Azure Infrastructure Setup
This document outlines the Azure services and configuration required for the Epstein Files Codex infrastructure.
Azure Services Required
1. Azure Cognitive Search
Purpose: Primary search engine for documents and images (backend AI agents only)
Configuration:
- Service Tier: Standard S1 or higher
- Indexes:
documents-index (30,000+ documents)
images-index (20,000+ images)
entities-index (people, locations, organizations)
- Features to Enable:
- Semantic Search
- AI Enrichment
- Custom Skills
- Synonym Maps
Estimated Cost: ~$250/month (S1 tier)
2. Azure Computer Vision
Purpose: Image analysis, OCR, and facial recognition
Configuration:
- Service: Computer Vision API
- Features Used:
- OCR (Optical Character Recognition)
- Image Analysis
- Face Detection (with privacy compliance)
- Object Detection
- Image Categorization
Estimated Cost: ~$100/month (20K images/month)

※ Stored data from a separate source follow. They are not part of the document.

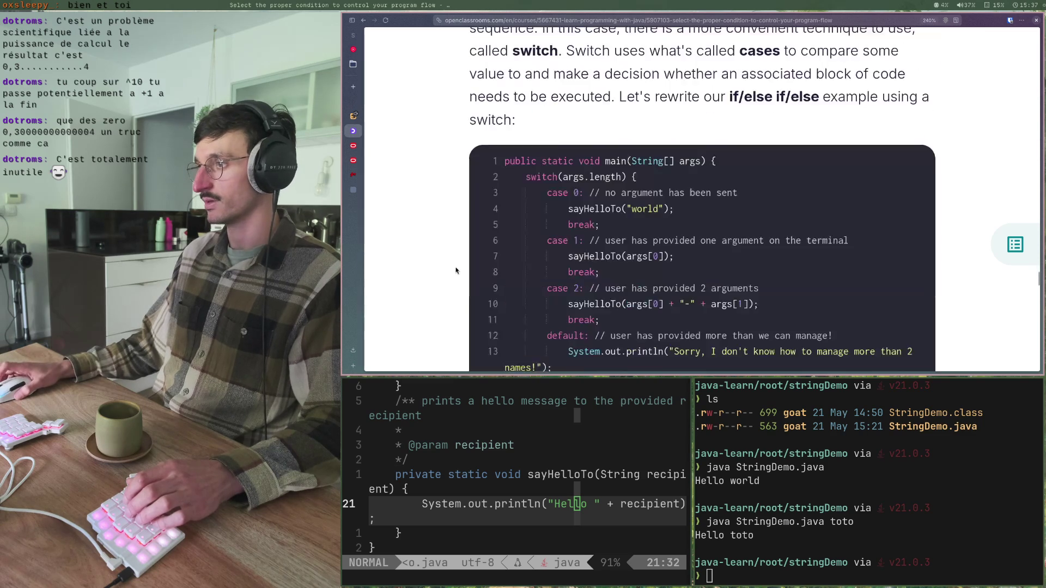
scroll(456, 266, "down", 2)
scroll(456, 268, "up", 2)
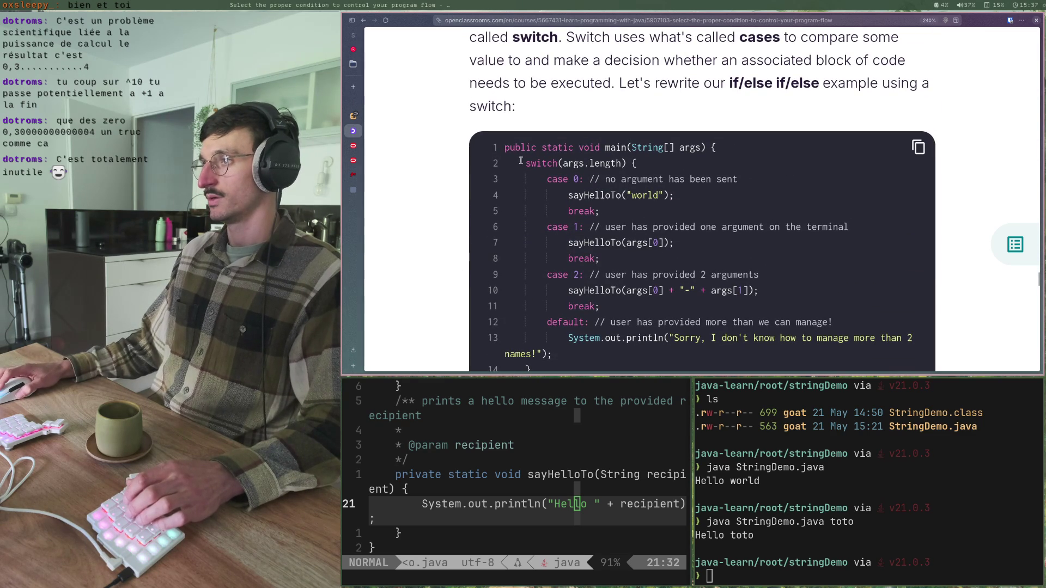
left_click_drag(562, 163, 612, 163)
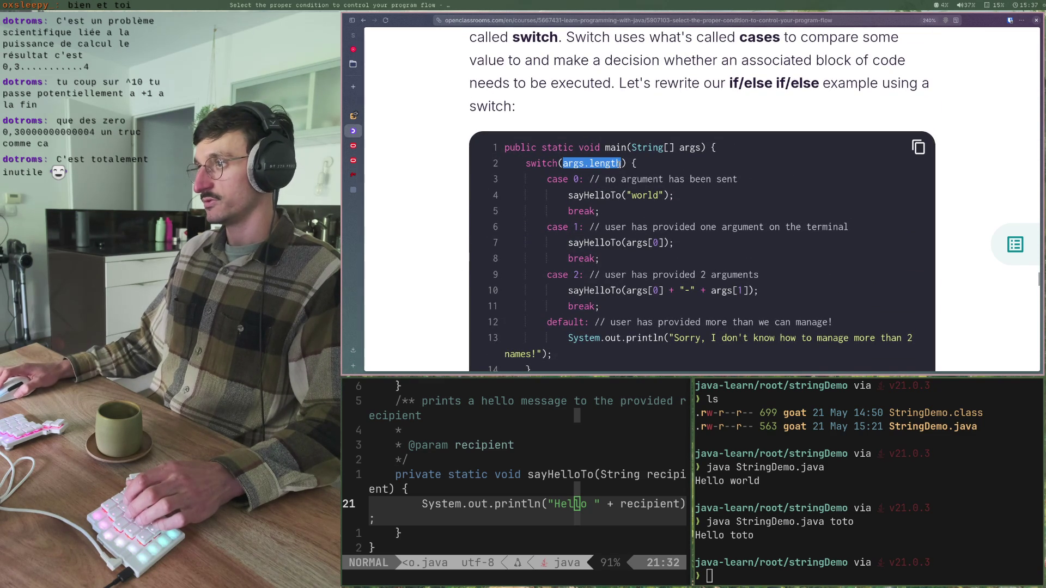
left_click(564, 162)
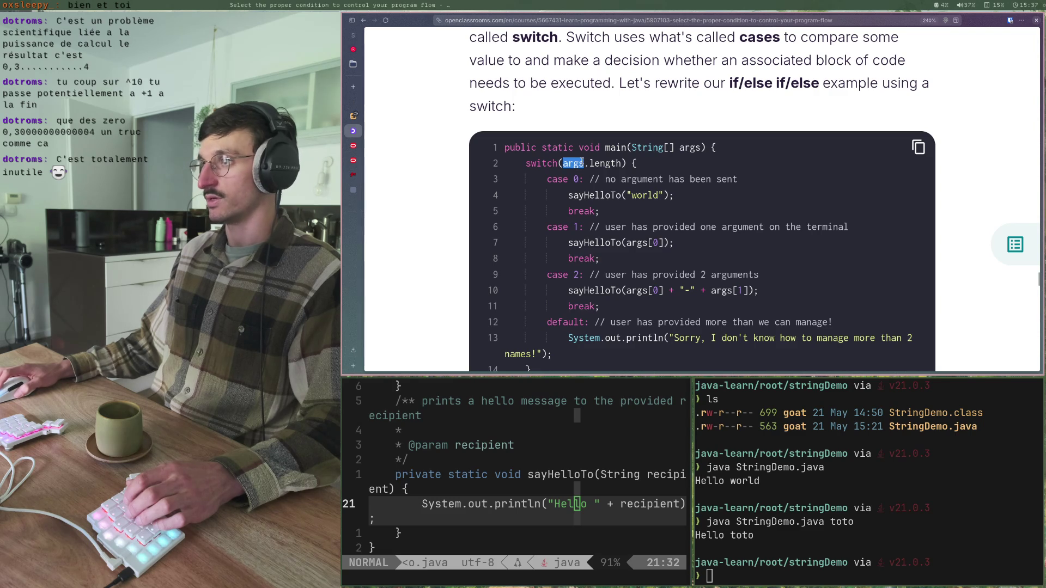
double_click(580, 178)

Purpose: PDF analysis and document understanding
Configuration:
- Service: Form Recognizer / Document Intelligence
- Models:
- Prebuilt Document Model
- Custom Model (trained on legal documents)
- Features:
- Layout Analysis
- Key-Value Pair Extraction
- Table Extraction
- Redaction Detection
Estimated Cost: ~$150/month (30K documents/month)
4. Azure OpenAI Service
Purpose: Advanced AI analysis, summarization, and relevance scoring
Configuration:
- Model Deployments:
- GPT-4 (for complex analysis)
- GPT-3.5-turbo (for summarization)
- text-embedding-ada-002 (for semantic search)
- Rate Limits:
- GPT-4: 100K tokens/minute
- GPT-3.5: 240K tokens/minute
Estimated Cost: ~$500/month (high volume)
5. Azure Blob Storage
Purpose: Document and image storage
Configuration:
- Storage Type: Hot tier (LRS)
- Containers:
documents (30K+ PDFs)
images (20K+ photos)
trash (rejected uploads)
indexed (accepted uploads)
- Features:
- Lifecycle Management
- Soft Delete (30 days)
- Versioning Enabled
Estimated Cost: ~$50/month (500 GB storage + operations)
6. Azure Functions
Purpose: Serverless compute for bot operations
Configuration:
- Plan: Premium EP1
- Functions:
- PDF Analysis Bot
- Image Analysis Bot
- Document Indexing Bot
- Fact-Checking Bot
- Source Verification Bot
- Runtime: Python 3.11
Estimated Cost: ~$200/month (EP1 plan)
7. Azure App Service
Purpose: Host web application
Configuration:
- Service Plan: B2 (Basic)
- Runtime: Static HTML/CSS/JS
- Features:
- Custom Domain Support
- SSL Certificate (Let’s Encrypt)
- GitHub Actions Deployment
Estimated Cost: ~$55/month (B2 tier)
Alternatively, use GitHub Pages (Free) for static hosting.
8. Azure DevOps
Purpose: CI/CD pipelines and self-hosted runners
Configuration:
- Self-hosted agents: 2-3 agents
- Pipelines:
- PDF Processing Pipeline
- Image Processing Pipeline
- Website Deployment Pipeline
- Agent Health Monitoring
Estimated Cost: Free for public projects, ~$40/month for additional pipeline minutes
9. Azure Monitor & Application Insights
Purpose: Monitoring, logging, and alerting
Configuration:
- Application Insights for:
- Bot performance monitoring
- Error tracking
- Usage analytics
- Log Analytics Workspace
- Alerts:
- Bot failures
- High error rates
- Storage capacity warnings
Estimated Cost: ~$50/month
10. Azure Key Vault
Purpose: Secure storage of API keys, connection strings, and secrets
Configuration:
- Standard tier
- Secrets:
- Storage connection strings
- API keys (OpenAI, Computer Vision, etc.)
- Search service keys
- Third-party API keys (Google, Bing)
Estimated Cost: ~$5/month
Total Estimated Cost
Monthly Azure Infrastructure Cost: ~$1,360
Breakdown:
- Cognitive Search: $250
- Computer Vision: $100
- Document Intelligence: $150
- OpenAI Service: $500
- Blob Storage: $50
- Functions: $200
- App Service: $55 (or $0 with GitHub Pages)
- DevOps: $40
- Monitor: $50
- Key Vault: $5
Annual Cost: ~$16,320
Cost Optimization Options
- Use GitHub Pages instead of App Service (saves $55/month)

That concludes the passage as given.